Au coeur de l'Autre bord du lac - 1943

Au coeur de l'Autre bord du lac - 1943
Source: BAnQ - détail d'une carte postale 1943 - numérisation Gaston Gravel

jeudi 27 février 2014

Chasse à l'ours

Nous allions dans le bois aussi souvent que nous pouvions;  l'été pour pêcher et l'automne pour tendre nos collets à lièvres et chasser.  Au début, je n'avais que ma carabine à plombs et mon arc en fibre de verre à quatre livres de pression.  Puis, mon père m'a donné la permission de prendre sa 22 long rifle. Les perdrix n'avaient qu'à bien se tenir !  On appelait ça la petite chasse.

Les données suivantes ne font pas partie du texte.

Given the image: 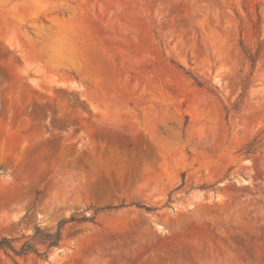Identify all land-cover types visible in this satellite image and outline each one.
Wrapping results in <instances>:
<instances>
[{
  "label": "rangeland",
  "instance_id": "obj_1",
  "mask_svg": "<svg viewBox=\"0 0 264 264\" xmlns=\"http://www.w3.org/2000/svg\"><path fill=\"white\" fill-rule=\"evenodd\" d=\"M108 205L0 264H264V0H0V238Z\"/></svg>",
  "mask_w": 264,
  "mask_h": 264
},
{
  "label": "trees",
  "instance_id": "obj_2",
  "mask_svg": "<svg viewBox=\"0 0 264 264\" xmlns=\"http://www.w3.org/2000/svg\"><path fill=\"white\" fill-rule=\"evenodd\" d=\"M253 61V60H252ZM123 205H108L96 209L93 214L85 215L83 212L77 214H71L69 218H64L57 222L56 229L51 231L47 228H42L39 225L34 226V231L31 235H22L20 237L8 238L3 236L0 238V252L9 253L12 256L25 257L26 255L33 253L37 256L45 255V253L58 246L62 241V232L64 225L67 222H95L96 214L98 210H109L115 209ZM146 210H151V208L143 206ZM43 245L45 247L44 252H39L37 245Z\"/></svg>",
  "mask_w": 264,
  "mask_h": 264
}]
</instances>
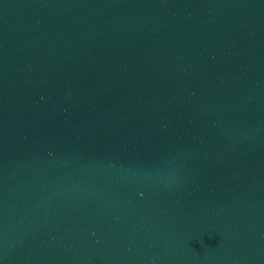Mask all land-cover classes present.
<instances>
[{
	"label": "water",
	"instance_id": "water-1",
	"mask_svg": "<svg viewBox=\"0 0 264 264\" xmlns=\"http://www.w3.org/2000/svg\"><path fill=\"white\" fill-rule=\"evenodd\" d=\"M0 264H264V0H0Z\"/></svg>",
	"mask_w": 264,
	"mask_h": 264
}]
</instances>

Mais un beau jour, un de mes amis de la rue Saint-Michel, me demande si ça me tente d'aller à la chasse à l'ours.


Je devais avoir treize ou quatorze ans. Nous n'avions même pas de carabine digne de ce nom et on ne savait rien de la chasse à l'ours.  Voici donc un petit texte que j'ai intitulé 303 et qui raconte comment deux garçons de l'Autre bord du lac sont partis un jour à la chasse à l'ours!

303

—  Es-tu déjà allé à la chasse à l'ours ?

—  Non pourquoi ?

—  On va y aller après midi.

—  Avec quoi ?  J'ai juste une 22.

—  On va s'acheter une 303.

—  Où ça ?

—  Chez Lamontagne.  Y-en a une à 13$.  Une 303 Lee Enfield.  Une 303 qui a peut-être tué des allemands pendant la guerre.


—  T'es sûr qu'on peut ?  Je veux dire qu'on a le droit de tirer de la 303.

Et nous voilà partis à pied, avec notre 303 sur l’épaule, rue Commerciale, direction le lac Wayagamac, à la chasse à l'ours.

—  Il nous faut du miel pour l'attirer.  Paraît que les ours, ils aiment ça le miel.

Trois milles sur la track, après le fer-à-cheval, avant les étangs Emmanuel, c'est là qu'on va l'attendre.



Source:  Tourisme Mauricie

—  Mets du miel sur la track.  Mets-en, ils aiment ça le miel.

—  Cachons-nous dans le fossé.  Attendons.

—  C'est donc bien long.  T'es sûr qu'ils aiment ça le miel.

—  Y-a pas d'ours ici.  Viens, on s'en va.

—  Pis la 303 ?  On n'a même pas tiré un coup.

—  Tu vois le fanal du CN là-bas, sur le poteau.  Envoye, tire.

—  Yes.

©  Michel Jutras


Il peut paraître invraisemblable aujourd'hui que deux adolescents arrêtent à la quincaillerie du coin pour acheter une 303 et partent à pied pour aller chasser l'ours par un bel après-midi d'été mais rien n'est plus authentique que cette petite histoire de l'Autre bord du lac.








dimanche 9 février 2014

Le lac Brochet



À La Tuque, presque toutes les familles avaient un chalet d'été malgré le fait que la ville était en pleine forêt.  Je dis malgré mais je devrais plutôt dire justement parce que la grande nature était aux portes de la ville.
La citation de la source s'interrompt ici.